Problem to solve:
From the listing below, return each line that includes "Information".

Segment Open

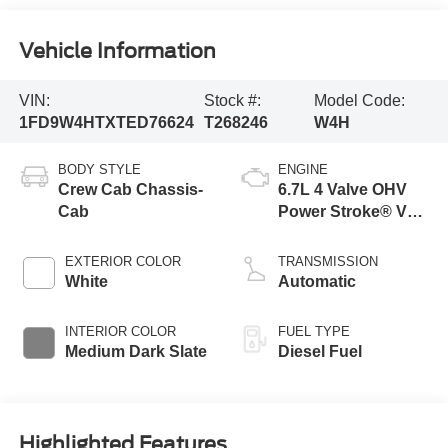
Vehicle Information
VIN:
Stock #:
Model Code:
1FD9W4HTXTED76624
T268246
W4H
BODY STYLE
ENGINE
Crew Cab Chassis-
6.7L 4 Valve OHV
Cab
Power Stroke® V8
Turbo Diesel B20
Engine with Manual
EXTERIOR COLOR
TRANSMISSION
Push-button
White
Automatic
Engine-Exhaust
Braking
INTERIOR COLOR
FUEL TYPE
Medium Dark Slate
Diesel Fuel
Highlighted Features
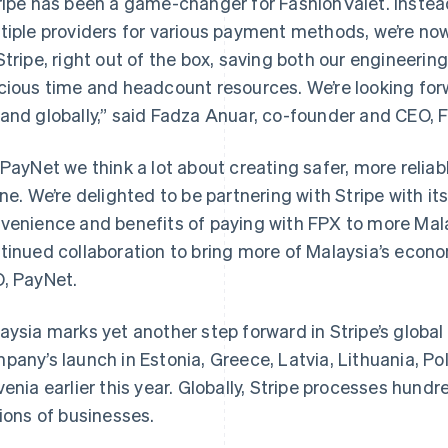
ripe has been a game-changer for FashionValet. Instead
tiple providers for various payment methods, we’re now
Stripe, right out of the box, saving both our engineeri
cious time and headcount resources. We’re looking forw
and globally,” said Fadza Anuar, co-founder and CEO, 
 PayNet we think a lot about creating safer, more reliab
ine. We’re delighted to be partnering with Stripe with it
venience and benefits of paying with FPX to more Mala
France
Lithuania
Français
English
English
tinued collaboration to bring more of Malaysia’s econom
Germany
Luxembourg
, PayNet.
Deutsch
English
Français
Deutsch
English
Gibraltar
Mainland China
English
简体中文
English
aysia marks yet another step forward in Stripe’s global
Greece
Malaysia
pany’s launch in Estonia, Greece, Latvia, Lithuania, Po
English
English
简体中文
Hong Kong SAR, China
Malta
venia earlier this year. Globally, Stripe processes hundred
English
简体中文
English
lions of businesses.
Hungary
Mexico
English
Español
English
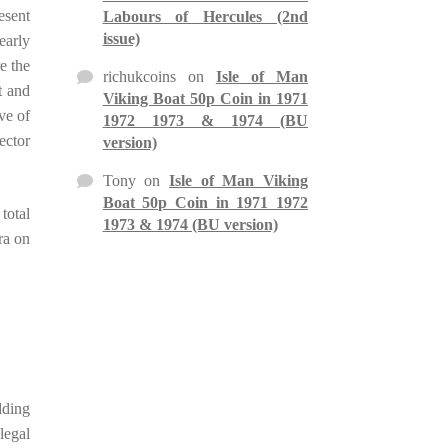
esent
Labours of Hercules (2nd
issue)
early
e the
richukcoins
on
Isle of Man
t and
Viking Boat 50p Coin in 1971
ve of
1972 1973 & 1974 (BU
lector
version)
Tony
on
Isle of Man Viking
Boat 50p Coin in 1971 1972
total
1973 & 1974 (BU version)
ra on
dding
legal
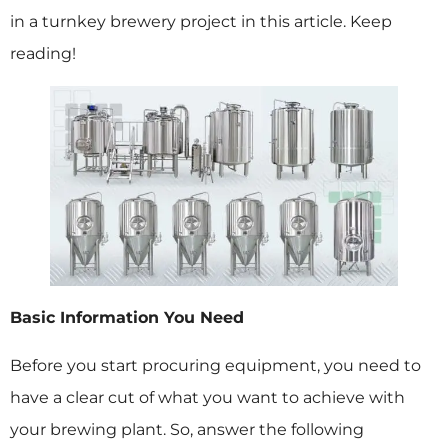
in a turnkey brewery project in this article. Keep
reading!
Basic Information You Need
Before you start procuring equipment, you need to
have a clear cut of what you want to achieve with
your brewing plant. So, answer the following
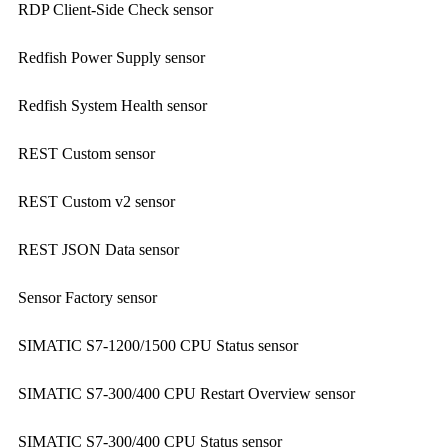
RDP Client-Side Check sensor
Redfish Power Supply sensor
Redfish System Health sensor
REST Custom sensor
REST Custom v2 sensor
REST JSON Data sensor
Sensor Factory sensor
SIMATIC S7-1200/1500 CPU Status sensor
SIMATIC S7-300/400 CPU Restart Overview sensor
SIMATIC S7-300/400 CPU Status sensor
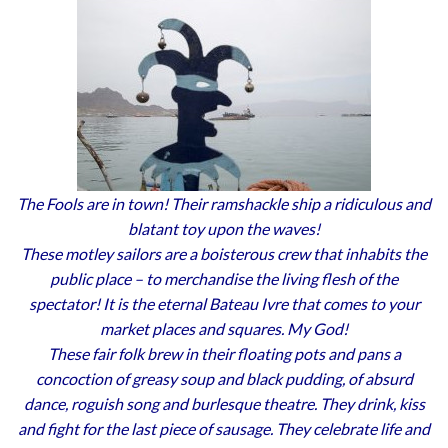
The Fools are in town! Their ramshackle ship a ridiculous and
blatant toy upon the waves!
These motley sailors are a boisterous crew that inhabits the
public place – to merchandise the living flesh of the
spectator! It is the eternal Bateau Ivre that comes to your
market places and squares. My God!
These fair folk brew in their floating pots and pans a
concoction of greasy soup and black pudding, of absurd
dance, roguish song and burlesque theatre. They drink, kiss
and fight for the last piece of sausage. They celebrate life and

Segment Closed

Answer:
Vehicle Information
Basic Information You Need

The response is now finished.